* [Activity]: Only one stretch of the records below is wanted: the lines from the one holding "(at 91.4 91.3))" through the one holding "(at 122.3 118.5))". Return it exactly, both ends included.

* [Material provided]:

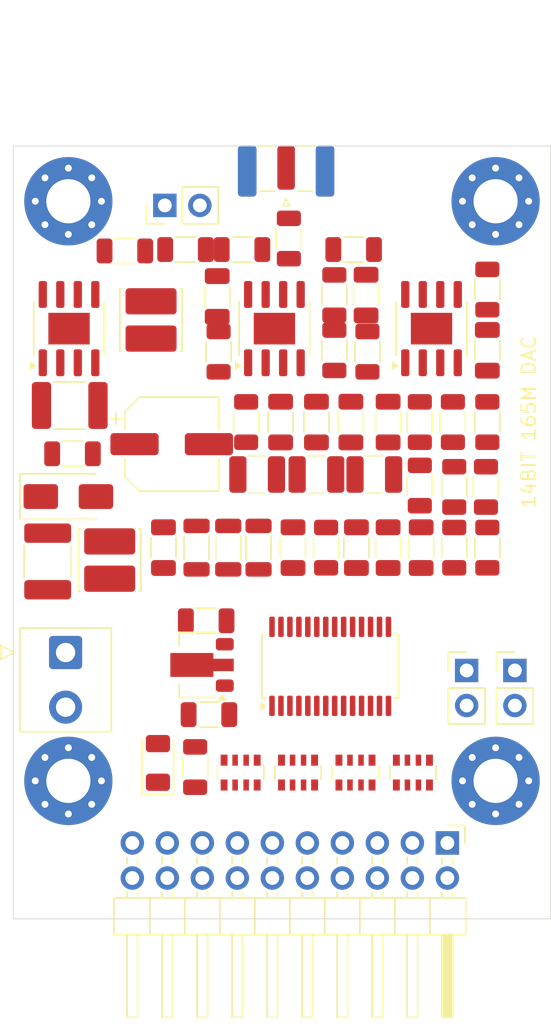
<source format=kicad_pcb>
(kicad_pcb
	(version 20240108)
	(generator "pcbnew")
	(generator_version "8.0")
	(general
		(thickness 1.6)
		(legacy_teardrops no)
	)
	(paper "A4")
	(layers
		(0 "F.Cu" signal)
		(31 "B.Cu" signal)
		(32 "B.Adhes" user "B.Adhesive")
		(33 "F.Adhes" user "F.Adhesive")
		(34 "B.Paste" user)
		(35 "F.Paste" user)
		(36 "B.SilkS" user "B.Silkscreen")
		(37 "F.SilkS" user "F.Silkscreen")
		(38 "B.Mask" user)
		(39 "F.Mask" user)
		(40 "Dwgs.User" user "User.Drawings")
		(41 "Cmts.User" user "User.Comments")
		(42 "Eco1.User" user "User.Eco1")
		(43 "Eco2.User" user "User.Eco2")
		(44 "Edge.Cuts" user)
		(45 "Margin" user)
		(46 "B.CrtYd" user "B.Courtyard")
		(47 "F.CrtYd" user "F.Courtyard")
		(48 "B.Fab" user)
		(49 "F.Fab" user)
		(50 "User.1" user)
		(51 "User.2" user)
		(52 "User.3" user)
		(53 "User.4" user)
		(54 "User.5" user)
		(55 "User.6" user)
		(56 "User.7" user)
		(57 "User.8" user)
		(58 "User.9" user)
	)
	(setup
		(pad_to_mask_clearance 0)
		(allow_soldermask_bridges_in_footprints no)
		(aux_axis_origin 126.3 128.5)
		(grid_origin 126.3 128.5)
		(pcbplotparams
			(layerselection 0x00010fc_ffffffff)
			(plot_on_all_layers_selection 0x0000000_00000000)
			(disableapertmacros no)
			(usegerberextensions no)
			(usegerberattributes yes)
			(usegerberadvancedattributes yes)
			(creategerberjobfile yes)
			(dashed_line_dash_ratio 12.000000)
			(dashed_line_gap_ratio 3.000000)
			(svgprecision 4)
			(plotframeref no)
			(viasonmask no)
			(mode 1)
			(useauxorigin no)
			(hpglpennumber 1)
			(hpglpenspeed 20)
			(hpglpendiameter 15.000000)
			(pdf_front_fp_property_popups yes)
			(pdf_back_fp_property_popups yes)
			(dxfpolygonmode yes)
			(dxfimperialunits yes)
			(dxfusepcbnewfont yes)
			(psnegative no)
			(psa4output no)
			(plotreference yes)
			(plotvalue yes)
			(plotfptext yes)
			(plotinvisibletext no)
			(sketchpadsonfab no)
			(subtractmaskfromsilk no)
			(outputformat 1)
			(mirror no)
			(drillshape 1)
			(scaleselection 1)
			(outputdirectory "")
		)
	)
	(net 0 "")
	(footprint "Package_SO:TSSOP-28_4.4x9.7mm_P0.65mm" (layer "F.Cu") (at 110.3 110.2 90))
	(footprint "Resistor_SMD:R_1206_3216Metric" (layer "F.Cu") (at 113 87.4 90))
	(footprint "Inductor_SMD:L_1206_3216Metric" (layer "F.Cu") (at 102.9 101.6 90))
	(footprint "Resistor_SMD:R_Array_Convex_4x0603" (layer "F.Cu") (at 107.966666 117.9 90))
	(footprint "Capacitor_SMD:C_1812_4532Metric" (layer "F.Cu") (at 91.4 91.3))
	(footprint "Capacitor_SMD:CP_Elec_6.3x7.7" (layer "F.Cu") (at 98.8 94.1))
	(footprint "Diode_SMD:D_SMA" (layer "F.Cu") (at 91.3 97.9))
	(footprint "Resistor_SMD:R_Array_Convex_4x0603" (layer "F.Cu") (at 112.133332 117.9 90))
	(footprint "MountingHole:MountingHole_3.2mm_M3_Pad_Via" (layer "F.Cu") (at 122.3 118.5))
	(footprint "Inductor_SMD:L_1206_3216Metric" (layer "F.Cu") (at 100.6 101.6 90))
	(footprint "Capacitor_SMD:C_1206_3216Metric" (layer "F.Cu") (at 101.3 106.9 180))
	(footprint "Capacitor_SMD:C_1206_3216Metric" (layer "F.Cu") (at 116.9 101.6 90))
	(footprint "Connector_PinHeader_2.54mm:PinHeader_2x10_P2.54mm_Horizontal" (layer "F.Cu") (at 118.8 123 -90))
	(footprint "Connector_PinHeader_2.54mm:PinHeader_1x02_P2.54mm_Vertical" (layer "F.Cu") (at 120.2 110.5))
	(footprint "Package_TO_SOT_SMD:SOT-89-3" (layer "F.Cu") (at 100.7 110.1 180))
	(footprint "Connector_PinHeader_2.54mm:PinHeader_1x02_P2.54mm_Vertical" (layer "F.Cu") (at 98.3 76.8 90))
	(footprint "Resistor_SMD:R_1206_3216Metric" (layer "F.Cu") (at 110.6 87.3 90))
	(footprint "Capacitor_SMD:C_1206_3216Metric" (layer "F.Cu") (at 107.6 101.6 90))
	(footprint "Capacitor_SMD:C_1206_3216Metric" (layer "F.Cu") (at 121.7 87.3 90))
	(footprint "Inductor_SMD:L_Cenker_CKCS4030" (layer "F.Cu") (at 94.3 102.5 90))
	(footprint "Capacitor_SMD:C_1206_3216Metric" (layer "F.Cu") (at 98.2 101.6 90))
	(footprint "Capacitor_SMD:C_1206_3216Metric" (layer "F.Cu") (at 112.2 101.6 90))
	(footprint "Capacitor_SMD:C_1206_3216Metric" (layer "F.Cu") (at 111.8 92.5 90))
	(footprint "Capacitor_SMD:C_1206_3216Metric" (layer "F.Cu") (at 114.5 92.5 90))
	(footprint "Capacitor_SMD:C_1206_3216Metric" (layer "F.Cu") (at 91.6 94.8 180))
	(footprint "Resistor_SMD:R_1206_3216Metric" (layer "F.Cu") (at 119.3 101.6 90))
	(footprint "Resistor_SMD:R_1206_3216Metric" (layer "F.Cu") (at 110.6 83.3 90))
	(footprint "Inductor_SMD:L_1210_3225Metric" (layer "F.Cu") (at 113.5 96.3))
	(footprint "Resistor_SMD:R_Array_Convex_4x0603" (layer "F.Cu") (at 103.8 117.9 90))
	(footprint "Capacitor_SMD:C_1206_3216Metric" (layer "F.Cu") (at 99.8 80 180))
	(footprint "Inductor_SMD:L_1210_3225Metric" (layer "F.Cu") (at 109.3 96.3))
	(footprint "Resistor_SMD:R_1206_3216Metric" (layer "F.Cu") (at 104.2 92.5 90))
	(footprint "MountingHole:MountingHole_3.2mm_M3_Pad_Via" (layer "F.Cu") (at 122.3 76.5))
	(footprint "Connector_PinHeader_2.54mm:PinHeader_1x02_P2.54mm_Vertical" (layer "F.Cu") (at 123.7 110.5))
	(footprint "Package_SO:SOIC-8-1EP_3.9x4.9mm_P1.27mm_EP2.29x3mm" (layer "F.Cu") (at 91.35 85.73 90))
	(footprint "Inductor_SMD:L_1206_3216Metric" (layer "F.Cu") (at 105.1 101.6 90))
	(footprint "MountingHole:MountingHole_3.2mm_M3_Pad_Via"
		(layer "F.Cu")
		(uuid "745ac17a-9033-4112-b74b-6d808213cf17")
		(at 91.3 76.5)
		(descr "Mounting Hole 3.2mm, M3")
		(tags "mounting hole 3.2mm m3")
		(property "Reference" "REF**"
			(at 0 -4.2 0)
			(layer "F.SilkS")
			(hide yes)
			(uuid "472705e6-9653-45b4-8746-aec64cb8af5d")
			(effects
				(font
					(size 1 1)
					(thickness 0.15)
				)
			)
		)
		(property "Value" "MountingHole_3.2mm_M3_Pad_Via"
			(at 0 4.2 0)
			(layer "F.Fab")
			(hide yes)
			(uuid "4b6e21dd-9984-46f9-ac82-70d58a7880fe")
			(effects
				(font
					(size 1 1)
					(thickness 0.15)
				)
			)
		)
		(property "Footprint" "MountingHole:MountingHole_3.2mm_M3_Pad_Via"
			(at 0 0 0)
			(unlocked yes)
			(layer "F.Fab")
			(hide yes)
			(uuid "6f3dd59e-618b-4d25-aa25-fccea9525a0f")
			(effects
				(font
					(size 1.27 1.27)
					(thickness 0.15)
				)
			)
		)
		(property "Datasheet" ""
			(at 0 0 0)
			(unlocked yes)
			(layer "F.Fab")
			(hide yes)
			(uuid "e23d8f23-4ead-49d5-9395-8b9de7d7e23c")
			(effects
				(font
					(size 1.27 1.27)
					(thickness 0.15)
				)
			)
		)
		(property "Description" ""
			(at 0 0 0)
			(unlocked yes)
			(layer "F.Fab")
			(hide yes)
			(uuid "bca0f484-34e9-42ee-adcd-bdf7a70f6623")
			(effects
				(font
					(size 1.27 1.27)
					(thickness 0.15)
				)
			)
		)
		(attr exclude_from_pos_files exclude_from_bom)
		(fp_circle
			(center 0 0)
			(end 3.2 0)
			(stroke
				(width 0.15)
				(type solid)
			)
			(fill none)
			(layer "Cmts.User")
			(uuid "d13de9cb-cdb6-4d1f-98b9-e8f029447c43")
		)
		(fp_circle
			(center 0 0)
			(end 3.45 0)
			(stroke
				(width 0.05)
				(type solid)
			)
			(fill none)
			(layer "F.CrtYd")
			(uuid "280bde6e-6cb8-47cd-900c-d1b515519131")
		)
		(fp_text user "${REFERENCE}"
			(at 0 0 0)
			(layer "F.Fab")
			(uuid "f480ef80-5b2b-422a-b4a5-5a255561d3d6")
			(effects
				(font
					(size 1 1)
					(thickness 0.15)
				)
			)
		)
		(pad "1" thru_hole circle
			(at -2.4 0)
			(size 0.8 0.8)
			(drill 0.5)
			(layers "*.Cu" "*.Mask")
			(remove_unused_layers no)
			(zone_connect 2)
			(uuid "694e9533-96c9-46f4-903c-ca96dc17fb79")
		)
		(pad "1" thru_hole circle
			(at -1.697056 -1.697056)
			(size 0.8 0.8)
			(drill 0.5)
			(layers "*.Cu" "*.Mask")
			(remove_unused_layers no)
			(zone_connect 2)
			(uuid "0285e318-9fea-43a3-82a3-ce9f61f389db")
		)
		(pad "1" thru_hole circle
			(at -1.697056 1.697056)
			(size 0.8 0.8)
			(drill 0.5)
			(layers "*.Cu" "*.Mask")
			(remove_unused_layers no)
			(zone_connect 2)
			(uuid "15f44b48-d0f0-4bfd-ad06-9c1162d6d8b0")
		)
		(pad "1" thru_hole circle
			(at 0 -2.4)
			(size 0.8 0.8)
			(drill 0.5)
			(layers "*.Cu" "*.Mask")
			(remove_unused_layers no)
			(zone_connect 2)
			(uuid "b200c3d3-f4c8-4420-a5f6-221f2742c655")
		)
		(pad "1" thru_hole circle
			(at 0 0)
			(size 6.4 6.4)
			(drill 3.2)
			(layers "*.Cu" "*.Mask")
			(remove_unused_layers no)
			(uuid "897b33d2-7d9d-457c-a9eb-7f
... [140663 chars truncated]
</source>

==

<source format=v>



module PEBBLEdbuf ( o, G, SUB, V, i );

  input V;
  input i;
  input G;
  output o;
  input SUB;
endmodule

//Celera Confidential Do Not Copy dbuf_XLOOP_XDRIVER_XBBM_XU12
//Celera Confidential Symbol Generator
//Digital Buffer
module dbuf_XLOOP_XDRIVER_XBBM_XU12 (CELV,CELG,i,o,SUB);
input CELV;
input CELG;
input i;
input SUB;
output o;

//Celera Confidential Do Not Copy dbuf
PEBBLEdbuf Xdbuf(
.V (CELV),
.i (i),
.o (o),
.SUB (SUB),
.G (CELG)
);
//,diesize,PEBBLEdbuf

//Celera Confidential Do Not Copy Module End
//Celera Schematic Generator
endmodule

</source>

* [Exercise solution]:
	(footprint "Capacitor_SMD:C_1812_4532Metric" (layer "F.Cu") (at 91.4 91.3))
	(footprint "Capacitor_SMD:CP_Elec_6.3x7.7" (layer "F.Cu") (at 98.8 94.1))
	(footprint "Diode_SMD:D_SMA" (layer "F.Cu") (at 91.3 97.9))
	(footprint "Resistor_SMD:R_Array_Convex_4x0603" (layer "F.Cu") (at 112.133332 117.9 90))
	(footprint "MountingHole:MountingHole_3.2mm_M3_Pad_Via" (layer "F.Cu") (at 122.3 118.5))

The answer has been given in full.